Mexico City, Mexico (LifeNews.com) — A leading Catholic official in Mexico said Wednesday that any lawmakers in the capital city’s legislature that vote for a bill to legalize abortion there will be excommunicated when the first legal abortion is done. Both the city’s legislature and the Mexican Congress are considering bills to allow abortions.

Bishop Marcelino Hernandez said the Church would not hold a ceremony or use any official procedure to kick the legislators out but explained that they would be essentially voting to remove themselves.

"The person excommunicates himself, it’s not that the Church goes around with a rod, looking for people who make mistakes, in order to hit them on the head," Hernandez told reporters in a press conference, according to an AP report.

Hernandez restated the Catholic position against abortion and joined leaders of Orthodox and some evangelical Protestant churches in condemning the bills to legalize abortion.

Members of the leftist Democratic Revolution Party (PRD), which holds the second largest bloc of lawmakers in Congress and the largest in the Mexico City legislature, are behind the bills.

The Congressional bill may not pass but the one in the capital looks likely to move forward. Should abortion be legalized there, Mexicans could flock to the capital from around the country in a phenomenon that could also attract citizens of the many other Latin American nations where abortions aren’t legal.

The bill also would mandate that government-financed health clinics do abortions if low-income women ask for them.

Polls show a majority of Mexicans oppose abortion and a survey released in March from the polling firm Consulta Mitofsky found only 32.1 percent of those polled said they agreed with abortion.

Breaking the results down by political party, only 30 percent of people who side with the conservative National Action Party (PAN) agree with abortion while just 28.7 percent of those who identify themselves as members of the leftist Democratic Revolution Party (PRD) back abortion.

President Felipe Calderon, a PAN member, has said he does not favor legalizing abortion and would likely veto a bill to do so.

“I have a personal conviction, and I am in defense of life,” he told a news conference last month. “I have a plain respect for dignity and human life and within this I believe the existing legislation is adequate.”

Mexico City currently allows abortions in cases of rape or incest and when the pregnancy threatens the life of the mother while the rest of the nation only allows abortions in cases of sexual abuse.

Cuba, Guyana and Puerto Rico are the only places in Central and South America where abortion is legal in an unlimited fashion although some other nations allow it in very rare circumstances.
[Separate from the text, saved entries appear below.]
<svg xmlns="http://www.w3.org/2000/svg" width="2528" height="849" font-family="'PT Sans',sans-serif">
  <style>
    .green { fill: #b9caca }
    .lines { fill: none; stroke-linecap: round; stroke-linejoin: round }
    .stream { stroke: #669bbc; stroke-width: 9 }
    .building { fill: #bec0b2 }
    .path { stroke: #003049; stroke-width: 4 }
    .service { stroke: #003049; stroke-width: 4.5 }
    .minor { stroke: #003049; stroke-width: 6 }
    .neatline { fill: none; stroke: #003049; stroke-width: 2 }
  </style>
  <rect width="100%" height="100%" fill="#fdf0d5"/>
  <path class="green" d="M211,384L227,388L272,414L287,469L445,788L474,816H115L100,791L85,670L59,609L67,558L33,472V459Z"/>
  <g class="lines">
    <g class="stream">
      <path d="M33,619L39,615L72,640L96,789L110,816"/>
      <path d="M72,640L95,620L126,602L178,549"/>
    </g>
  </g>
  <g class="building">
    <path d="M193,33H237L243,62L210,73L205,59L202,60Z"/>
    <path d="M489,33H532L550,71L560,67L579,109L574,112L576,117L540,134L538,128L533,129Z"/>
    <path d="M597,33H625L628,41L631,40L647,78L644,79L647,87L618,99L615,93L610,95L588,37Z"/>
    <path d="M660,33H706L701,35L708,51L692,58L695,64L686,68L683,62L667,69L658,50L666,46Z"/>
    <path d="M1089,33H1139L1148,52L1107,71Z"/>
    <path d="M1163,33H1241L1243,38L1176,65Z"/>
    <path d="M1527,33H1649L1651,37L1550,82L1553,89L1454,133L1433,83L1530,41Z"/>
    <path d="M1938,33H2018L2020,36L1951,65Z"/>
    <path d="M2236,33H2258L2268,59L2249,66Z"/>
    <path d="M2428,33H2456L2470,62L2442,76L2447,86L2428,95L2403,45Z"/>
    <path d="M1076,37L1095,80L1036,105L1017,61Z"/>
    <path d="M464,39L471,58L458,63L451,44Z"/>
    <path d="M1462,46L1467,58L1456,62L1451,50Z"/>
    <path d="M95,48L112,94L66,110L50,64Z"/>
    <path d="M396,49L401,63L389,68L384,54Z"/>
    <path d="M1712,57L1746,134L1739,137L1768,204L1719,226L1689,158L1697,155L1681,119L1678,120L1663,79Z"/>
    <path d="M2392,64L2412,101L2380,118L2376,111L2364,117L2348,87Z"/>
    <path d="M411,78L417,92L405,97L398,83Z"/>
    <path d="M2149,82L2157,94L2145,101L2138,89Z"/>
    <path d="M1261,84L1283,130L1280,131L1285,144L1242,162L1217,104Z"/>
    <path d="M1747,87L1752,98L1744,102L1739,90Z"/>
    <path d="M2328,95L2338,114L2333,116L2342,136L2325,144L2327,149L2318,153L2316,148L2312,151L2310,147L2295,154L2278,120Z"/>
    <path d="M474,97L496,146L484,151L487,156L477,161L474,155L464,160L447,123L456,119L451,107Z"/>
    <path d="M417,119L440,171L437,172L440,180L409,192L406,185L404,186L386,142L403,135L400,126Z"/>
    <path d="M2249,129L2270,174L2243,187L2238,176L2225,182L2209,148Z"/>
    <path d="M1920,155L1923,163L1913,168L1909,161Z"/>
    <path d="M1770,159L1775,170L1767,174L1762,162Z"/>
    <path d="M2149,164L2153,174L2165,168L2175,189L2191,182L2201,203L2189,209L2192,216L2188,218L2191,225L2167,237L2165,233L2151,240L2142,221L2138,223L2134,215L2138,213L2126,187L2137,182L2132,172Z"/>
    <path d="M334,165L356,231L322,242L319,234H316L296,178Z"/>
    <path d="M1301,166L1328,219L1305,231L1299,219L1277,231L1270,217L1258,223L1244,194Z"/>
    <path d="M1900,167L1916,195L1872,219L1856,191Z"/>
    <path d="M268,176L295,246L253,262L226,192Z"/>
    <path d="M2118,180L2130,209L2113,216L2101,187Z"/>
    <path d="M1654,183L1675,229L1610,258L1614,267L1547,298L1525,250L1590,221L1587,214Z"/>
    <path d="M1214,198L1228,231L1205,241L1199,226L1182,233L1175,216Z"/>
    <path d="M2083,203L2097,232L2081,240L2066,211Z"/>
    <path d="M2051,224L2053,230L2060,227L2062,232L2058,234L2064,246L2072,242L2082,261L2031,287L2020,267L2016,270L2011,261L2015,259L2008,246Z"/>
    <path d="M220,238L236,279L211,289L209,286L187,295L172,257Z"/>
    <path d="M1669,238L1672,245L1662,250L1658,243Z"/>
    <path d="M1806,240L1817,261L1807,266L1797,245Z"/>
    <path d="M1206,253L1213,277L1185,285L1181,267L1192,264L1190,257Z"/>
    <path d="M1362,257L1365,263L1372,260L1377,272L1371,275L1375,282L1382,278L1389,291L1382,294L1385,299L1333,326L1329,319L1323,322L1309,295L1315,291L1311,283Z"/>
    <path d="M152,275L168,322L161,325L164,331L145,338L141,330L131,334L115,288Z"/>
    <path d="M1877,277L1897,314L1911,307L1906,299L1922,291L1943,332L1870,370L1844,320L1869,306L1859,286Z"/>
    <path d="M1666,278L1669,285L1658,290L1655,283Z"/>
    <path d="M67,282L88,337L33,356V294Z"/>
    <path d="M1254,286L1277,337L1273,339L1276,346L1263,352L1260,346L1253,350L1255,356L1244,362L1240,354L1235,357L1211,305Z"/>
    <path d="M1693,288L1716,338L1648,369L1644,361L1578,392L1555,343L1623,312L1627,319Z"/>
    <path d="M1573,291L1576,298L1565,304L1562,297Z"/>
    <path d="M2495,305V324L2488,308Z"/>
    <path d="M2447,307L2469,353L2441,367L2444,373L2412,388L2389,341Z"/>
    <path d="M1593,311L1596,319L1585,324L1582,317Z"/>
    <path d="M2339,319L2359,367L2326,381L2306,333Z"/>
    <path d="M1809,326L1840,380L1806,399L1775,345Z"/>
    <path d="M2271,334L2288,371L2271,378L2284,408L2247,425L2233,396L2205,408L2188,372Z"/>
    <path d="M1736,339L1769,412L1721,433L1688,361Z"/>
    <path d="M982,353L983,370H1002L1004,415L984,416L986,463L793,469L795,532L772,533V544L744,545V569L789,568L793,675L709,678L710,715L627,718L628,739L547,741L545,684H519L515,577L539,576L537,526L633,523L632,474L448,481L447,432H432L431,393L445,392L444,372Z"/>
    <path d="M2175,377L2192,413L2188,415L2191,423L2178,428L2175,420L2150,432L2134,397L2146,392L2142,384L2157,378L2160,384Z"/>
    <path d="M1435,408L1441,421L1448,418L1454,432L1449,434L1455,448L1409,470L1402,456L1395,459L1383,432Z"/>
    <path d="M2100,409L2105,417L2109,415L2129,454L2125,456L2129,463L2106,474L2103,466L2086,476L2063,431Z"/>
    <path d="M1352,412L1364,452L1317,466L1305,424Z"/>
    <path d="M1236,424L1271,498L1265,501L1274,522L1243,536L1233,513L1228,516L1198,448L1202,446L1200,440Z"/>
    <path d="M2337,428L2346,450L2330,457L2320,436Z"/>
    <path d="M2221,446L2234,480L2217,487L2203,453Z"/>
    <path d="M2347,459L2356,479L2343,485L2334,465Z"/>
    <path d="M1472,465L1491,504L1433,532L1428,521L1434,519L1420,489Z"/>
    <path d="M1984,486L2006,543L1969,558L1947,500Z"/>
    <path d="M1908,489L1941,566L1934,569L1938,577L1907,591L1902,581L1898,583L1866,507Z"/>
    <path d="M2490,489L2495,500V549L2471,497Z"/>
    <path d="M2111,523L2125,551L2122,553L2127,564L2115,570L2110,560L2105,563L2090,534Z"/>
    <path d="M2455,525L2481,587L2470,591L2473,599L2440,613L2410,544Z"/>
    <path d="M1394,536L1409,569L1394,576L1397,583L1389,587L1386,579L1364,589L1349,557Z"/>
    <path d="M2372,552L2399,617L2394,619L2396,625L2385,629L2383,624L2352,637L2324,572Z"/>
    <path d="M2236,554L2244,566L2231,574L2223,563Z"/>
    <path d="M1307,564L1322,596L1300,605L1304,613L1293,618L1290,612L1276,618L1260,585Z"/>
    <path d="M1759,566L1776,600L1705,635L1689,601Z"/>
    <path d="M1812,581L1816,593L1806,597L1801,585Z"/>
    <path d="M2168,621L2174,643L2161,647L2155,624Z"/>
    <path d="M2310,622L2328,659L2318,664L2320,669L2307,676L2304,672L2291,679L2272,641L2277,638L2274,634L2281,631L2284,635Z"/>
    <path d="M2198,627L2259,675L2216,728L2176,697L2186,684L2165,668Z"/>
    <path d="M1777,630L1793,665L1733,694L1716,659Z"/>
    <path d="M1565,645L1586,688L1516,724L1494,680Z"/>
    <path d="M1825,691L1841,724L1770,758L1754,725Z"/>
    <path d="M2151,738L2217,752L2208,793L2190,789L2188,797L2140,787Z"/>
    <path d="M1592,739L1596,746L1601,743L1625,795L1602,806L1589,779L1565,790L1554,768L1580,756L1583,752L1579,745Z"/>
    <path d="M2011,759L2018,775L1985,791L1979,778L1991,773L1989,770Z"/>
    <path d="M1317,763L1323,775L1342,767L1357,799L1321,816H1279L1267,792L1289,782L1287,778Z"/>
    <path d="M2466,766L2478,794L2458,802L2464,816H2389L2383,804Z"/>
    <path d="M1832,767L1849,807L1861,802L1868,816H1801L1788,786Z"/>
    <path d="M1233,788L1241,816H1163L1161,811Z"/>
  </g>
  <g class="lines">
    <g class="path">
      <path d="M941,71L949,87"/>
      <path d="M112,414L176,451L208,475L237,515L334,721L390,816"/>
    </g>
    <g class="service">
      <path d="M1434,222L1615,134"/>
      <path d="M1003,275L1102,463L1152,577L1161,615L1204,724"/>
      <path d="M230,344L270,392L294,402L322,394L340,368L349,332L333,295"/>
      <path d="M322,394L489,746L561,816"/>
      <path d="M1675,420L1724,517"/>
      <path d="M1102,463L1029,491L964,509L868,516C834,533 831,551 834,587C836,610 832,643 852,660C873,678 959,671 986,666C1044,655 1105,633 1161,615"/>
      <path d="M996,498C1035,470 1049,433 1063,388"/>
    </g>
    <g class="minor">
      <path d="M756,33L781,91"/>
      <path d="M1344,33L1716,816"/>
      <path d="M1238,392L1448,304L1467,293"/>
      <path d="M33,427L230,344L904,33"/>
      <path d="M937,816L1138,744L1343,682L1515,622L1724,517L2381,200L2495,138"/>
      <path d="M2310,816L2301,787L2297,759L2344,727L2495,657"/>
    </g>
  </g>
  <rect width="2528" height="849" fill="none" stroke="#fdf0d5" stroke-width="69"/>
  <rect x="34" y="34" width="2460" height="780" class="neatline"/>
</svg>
A vote in the city’s Legislative Assembly is not expected until mid-April and pro-life groups and the Catholic Church are engaging in a heavy educational campaign until then to try to defeat the bill.

Should the measure pass, Jorge Serrano Limon of the Pro-Life National Committee said he would organize an effort of doctors and nurses against refusing to do or assist in abortions.

"Unfortunately, there will always be killer doctors who lend themselves to these operations," he told the Times. "But we’re sure the majority will be with us because not everyone has a criminal mentality."